- Wednesday, February 6, 2008, 8:43
- Uncategorized
- 484 views
Palu komding telah diputuskan, aremania akhirnya dilarang mendukung arema selama 2 tahun. Apapun keputusannya, demi kemajuan sepakbola negeri aremania harus menghormati, walaupun bukan berarti perjuangan aremania selesai. Memang keputusan ini lebih ringan 1 tahun daripada hukuman komdis, tetapi bagaimanapun juga tetap memberatkan Aremania. Bagaimana tidak selama 2 tahun kedepan, atribut aremania dilarang masuk ke dalam stadion. Aremania bukanlah atribut melainkan ruh yang berada di jiwa-jiwa arema.
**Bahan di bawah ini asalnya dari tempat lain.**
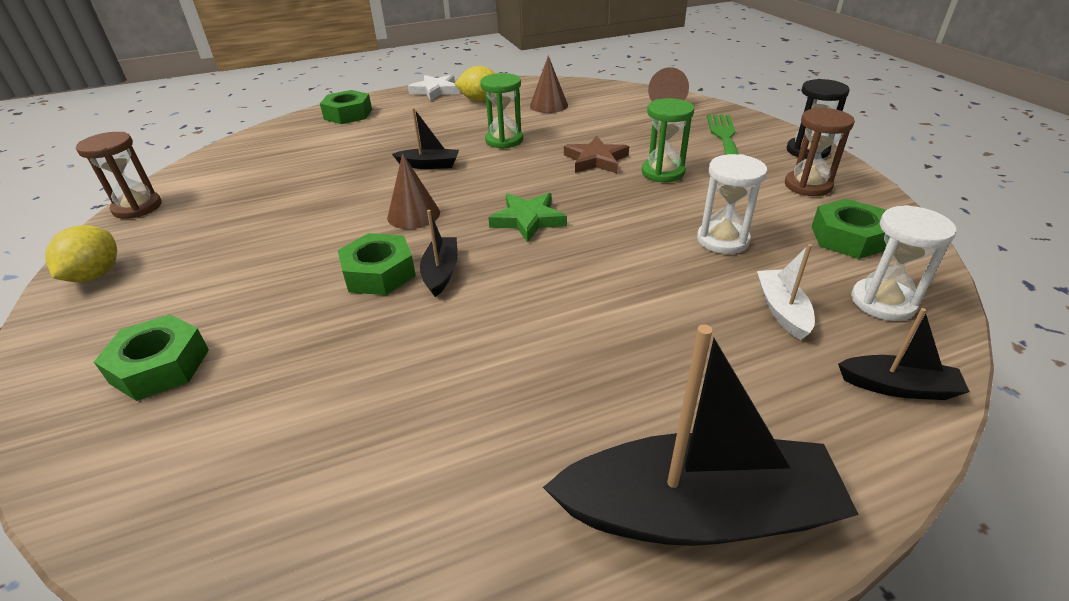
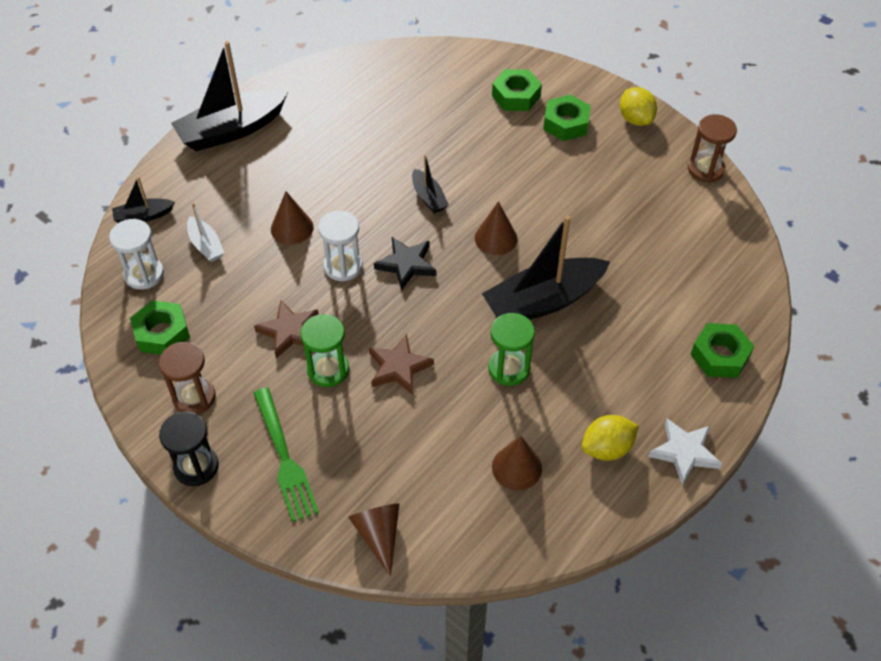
camera: 150 degrees right, 15 degrees up
(379, 273) = (466, 183): green nut -> green nut (566, 123)
(429, 165) = (543, 301): black boat -> black boat, size x2.06
(528, 220) = (406, 264): green star -> black star
(645, 294) = (292, 228): none -> brown cone
(691, 204) = (289, 331): none -> brown star
(723, 240) = (254, 296): white hourglass -> white hourglass (343, 266)

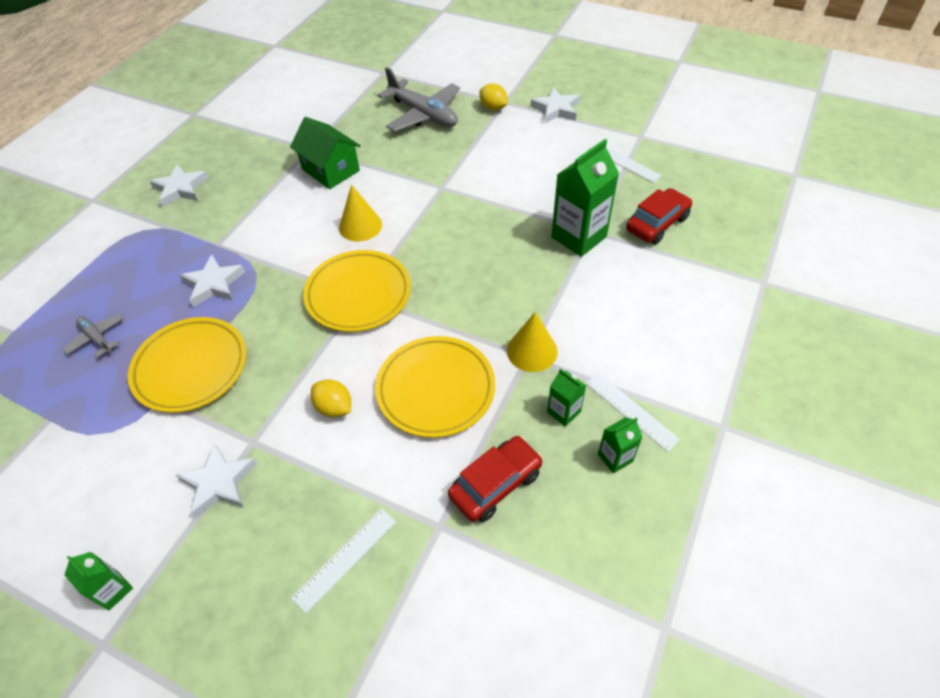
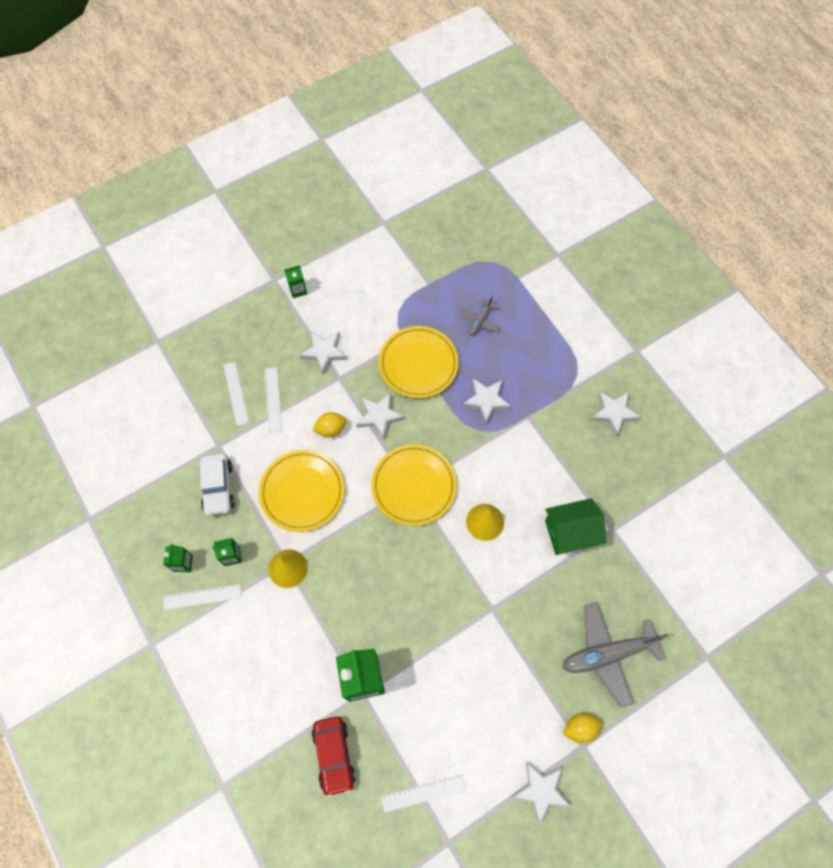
camera: 120 degrees right, 15 degrees up
(97, 338) = (480, 321): grey plane -> grey plane turned 135 degrees clockwise
(288, 368) = (379, 416): none -> white star
(328, 502) = (273, 399): none -> white ruler
(495, 484) = (218, 487): red car -> white car

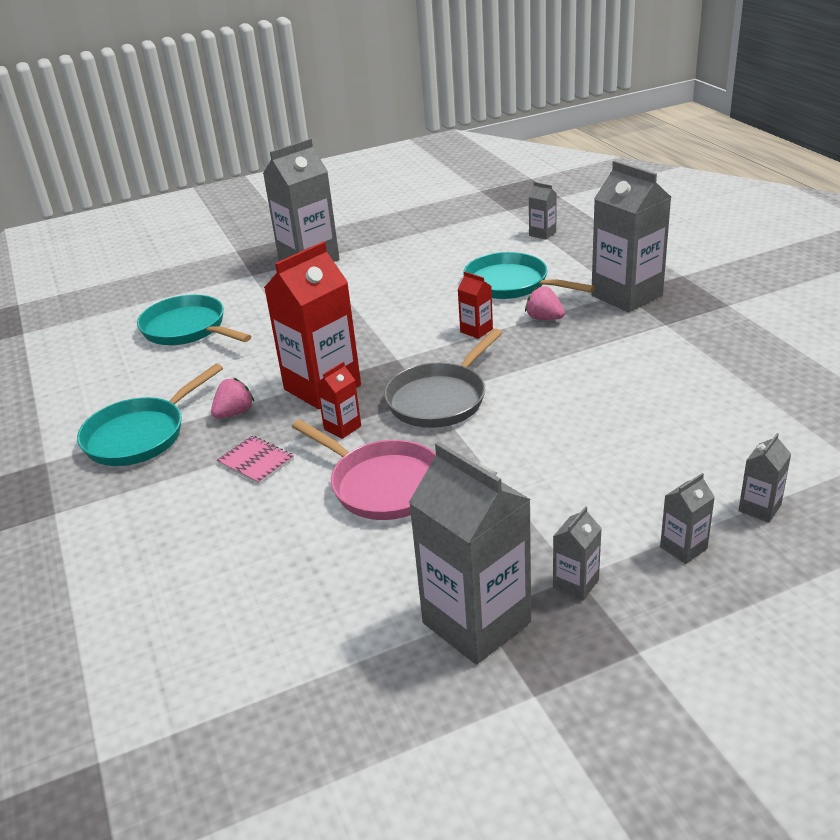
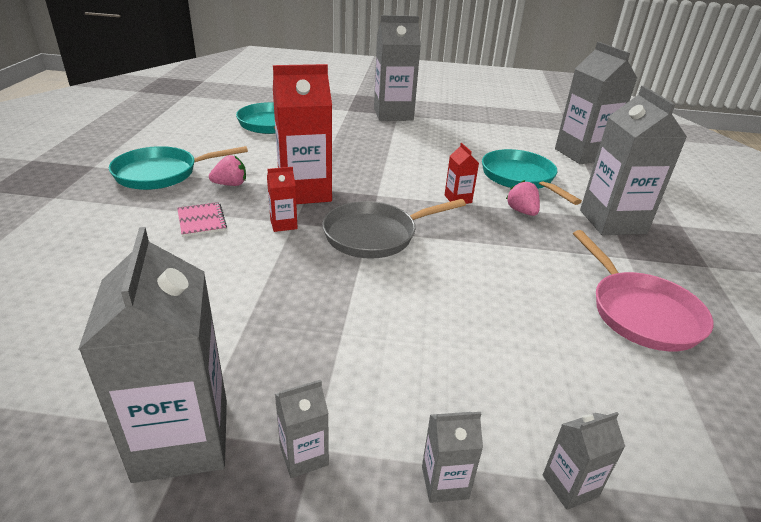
camera: 25 degrees right, 0 degrees up
(382, 484) = (258, 278): pink pan -> pink pan (640, 312)
(542, 234) = (582, 154): grey carton -> grey carton, size x2.21

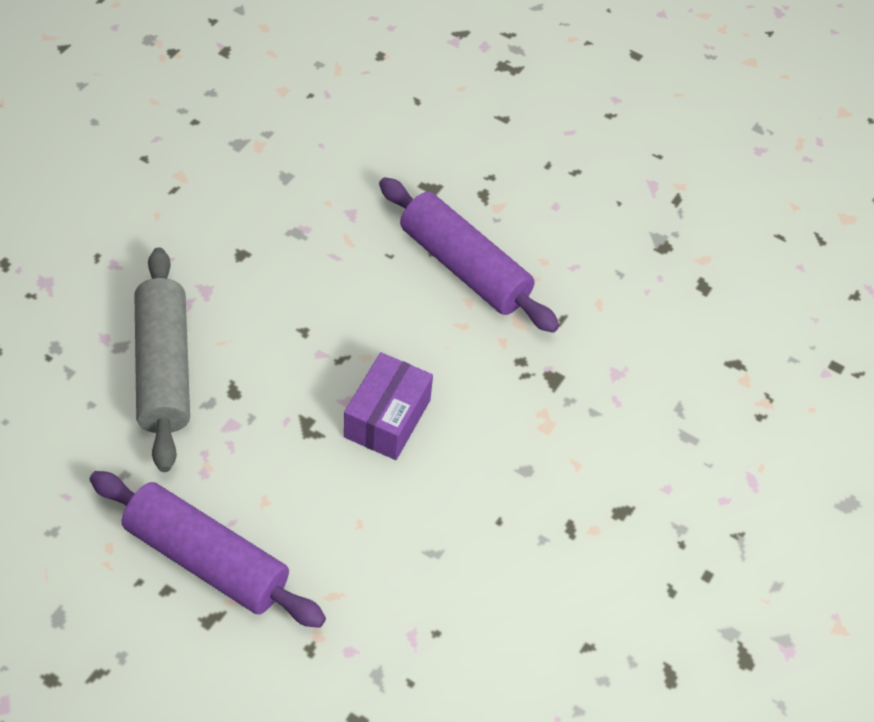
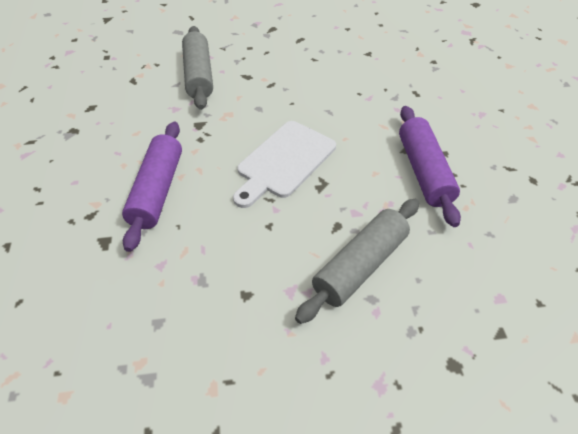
camera: 125 degrees left, 5 degrees down
(387, 418) = (284, 162): purple box -> white cutting board
(679, 450) = (198, 75): none -> grey rolling pin

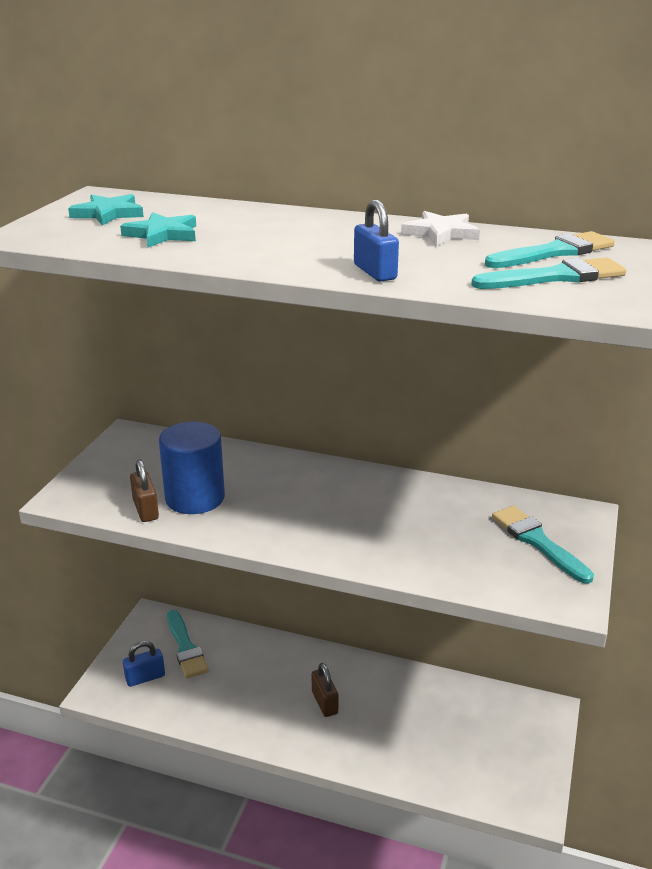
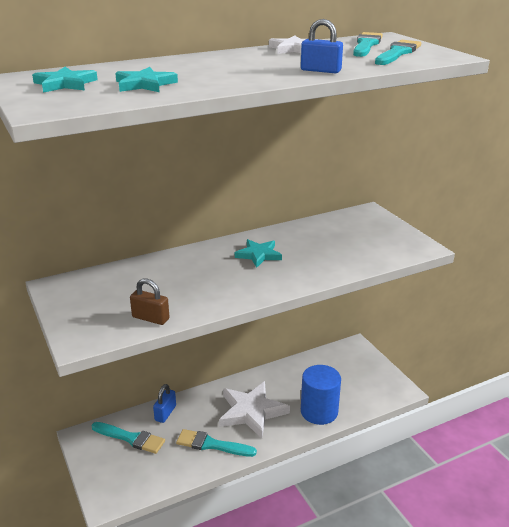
camera: 45 degrees left, 0 degrees up
(145, 677) = (127, 471): blue padlock -> blue padlock (165, 413)
(195, 498) = (170, 297): blue cylinder -> blue cylinder (319, 411)
(324, 702) = (251, 411): brown padlock -> white star
(351, 500) = (259, 255): none -> turquoise star
(537, 542) = (371, 231): turquoise brush -> turquoise brush (212, 444)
Yup, dengan semangat aremania tersebut apapun bisa dilakukan oleh arema. dengan spirit aremania, arema menapaki pahit getir persepakbolaan nasional. Dengan spirit aremania pula, kreatifitas muncul tiada batas.Yup, liga super telah menunggu. Perlu koordinasi baru dalam menyongsongnya. Manajemen sudah pasti berusaha membentuk amunisi terbaik. Sedangkan suporter? Kelompok suporter arema harus menyiapkan diri merapatkan barisan dan mempererat koordinasi.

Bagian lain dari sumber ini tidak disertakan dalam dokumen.